My Mom loved to tell stories. Sometimes we would beg her to tell us tales of her childhood, we loved those even if we’d heard them a hundred times before.
And sometimes she would tell others stories about us.
The anecdotes about my brother Steve mostly consisted of the trouble he got into as a small boy. My personal favourite being the time a neighbour carelessly left a pair of garden shears lying around and Steve found them. He proceeded to walk from house to house cutting the heads off of every single flower he found in our neighbour’s gardens. When he was done, he pitched the garden shears into Lake Ontario. We lived right on the edge of it; there was a fence, and then a drop into the Lake. Basically, my brother Steve pitched anything that wasn’t nailed down into the lake.
The stories my Mom told about me often involved animals. As a kid I was always rescuing something. There was the bunny I found in our yard with an injured foot; the baby birds who were abandoned by their mother when their nest fell out of the tree in a storm (they didn’t even have their pin feathers yet); five baby raccoons who showed up hungry one day (we assumed their mother probably got hit by a car since there was never any sign of her), and the list continues.
Figuring out what to feed these creatures was sometimes a challenge. The bunny was pretty easy, as were various dogs. We had to call someone about the baby birds, and ended up feeding them hard boiled egg mashed up with warm milk through an eyedropper. My Dad was ready to send me packing with them at one point – they liked to start chirping for their breakfast around four a.m. But even he was impressed when they flew for the first time. Even after they finally left the nest (or in their case, shoebox), they would come back every spring and sit on our fence.
The baby raccoons also liked eggs. We would crack them slightly and hide them around the yard so they learned to hunt for their food. Eventually they were released on my cousin’s farm.
My Mom also liked to tell people about the time I fed the bear in Algonquin Park. I know, lots of people feed bears in Algonquin, even though you’re not supposed to. On this particular occasion we were on our way home. I was four and my Mom was pregnant with Steve. We were in a car and space was at a premium, so I was in the backseat with the cooler and pillows. Just before we reached the Park gate, all the cars came to a stop, as there was a large black bear up ahead at the side of the road. Everyone was craning their necks to see it, including my parents. The bear wandered off and my Mom turned to me to make sure I saw it. She almost had a heart attack. There was her baby; cooler wide open, window rolled down, and feeding bacon to a second bear that had sidled up to our car. When my Mother could finally talk, she asked me what on earth I was thinking? I told her he looked hungry.

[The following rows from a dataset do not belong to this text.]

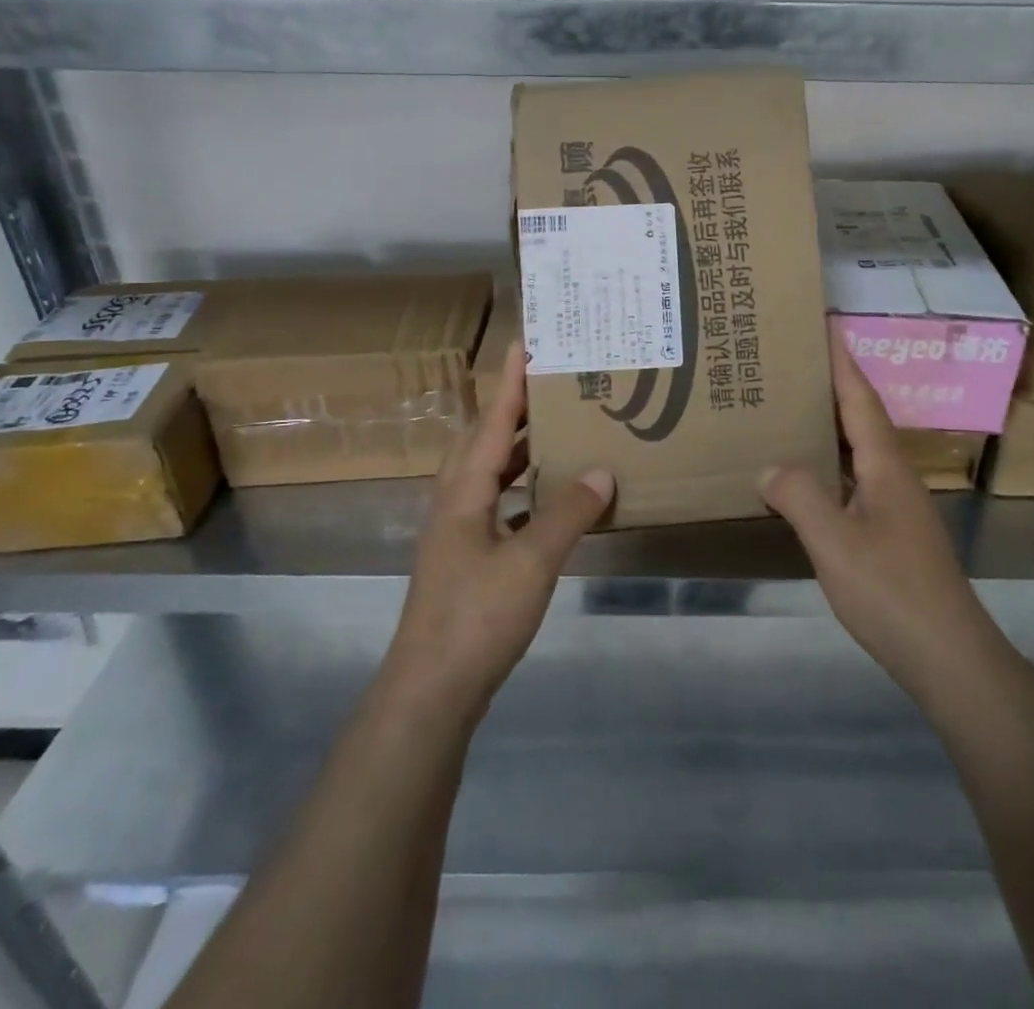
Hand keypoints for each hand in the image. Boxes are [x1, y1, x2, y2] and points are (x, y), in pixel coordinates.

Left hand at [381, 341, 614, 723]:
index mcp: (464, 492)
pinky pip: (497, 506)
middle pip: (484, 441)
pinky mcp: (466, 560)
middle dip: (513, 409)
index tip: (525, 342)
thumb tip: (601, 472)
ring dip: (518, 450)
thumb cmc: (477, 617)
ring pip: (489, 474)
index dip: (510, 382)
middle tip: (551, 386)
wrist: (431, 690)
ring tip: (556, 433)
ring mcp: (457, 533)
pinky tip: (548, 501)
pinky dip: (522, 491)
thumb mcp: (531, 562)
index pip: (491, 422)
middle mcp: (455, 502)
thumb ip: (567, 514)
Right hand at [759, 327, 996, 700]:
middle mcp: (896, 478)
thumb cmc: (891, 591)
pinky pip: (856, 482)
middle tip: (794, 365)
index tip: (827, 324)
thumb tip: (770, 466)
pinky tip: (809, 481)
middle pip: (862, 419)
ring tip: (793, 413)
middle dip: (833, 387)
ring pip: (860, 452)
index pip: (862, 400)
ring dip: (831, 427)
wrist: (948, 655)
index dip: (843, 362)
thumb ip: (800, 497)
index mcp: (885, 467)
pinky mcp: (895, 535)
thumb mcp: (835, 542)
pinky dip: (831, 467)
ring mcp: (898, 508)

When I was six we moved to Burlington on Lakeshore Road. My school was several blocks away up a side street that ran perpendicular to Lakeshore. On the corner where I crossed was a service station and I walked by it twice a day going to and from school. Tied up in back was a very scraggly German Sheppard, and all the kids were scared of it. It barked and growled and strained against its chain whenever someone went by and my Mother made me swear I would never get close to it. Most days I walked to school with my friend Launa but if she was sick or something I’d be on my own. On one such day I crossed at the corner with the light and started off when I heard this dog carrying on as usual. There was no one around. I got as close as I dared and opening up my lunch, threw him half my sandwich which he ate in one gulp. The next couple of mornings I did the same thing. Then one day I stopped on my way home. I had one of those Halloween bags of chips left so I slowly walked up to him and fed him a chip. They were Salt & Vinegar, and he liked them!
And that is where my mother found me some time later. I was late so she had started off to see if she could see me coming. What she saw was me sitting on a curb with my arm around this mangy German Sheppard sharing a bag of chips!
After she’d sent me to wash my hands she sat me down in our kitchen and said, “that dog is vicious. What were you thinking?”
I told her he wasn’t vicious, he was just hungry.
Naturally, my mother loved to tell my husband stories about me as a kid, so I say he has no one to blame but himself – he married me anyway! Once our own kids were in school I decided to go back to work full time and found a great job working for a growing biotech company that recruited computer engineers and scientists from all over the world. A lot of the new employees were single and came to Canada not knowing a soul. One day my husband came home from work and noticed an extra place setting on the table. He asked who was coming for dinner? I mentioned a hard to pronounce name with lots of letters in it. “He’s a new programmer”, I explained. “He looks hungry, I don’t think he eats right”.
Without another word my husband went and picked up the phone. He called my Mother.
“Just thought you’d like to know, she’s still feeding strays, except now they’re people”.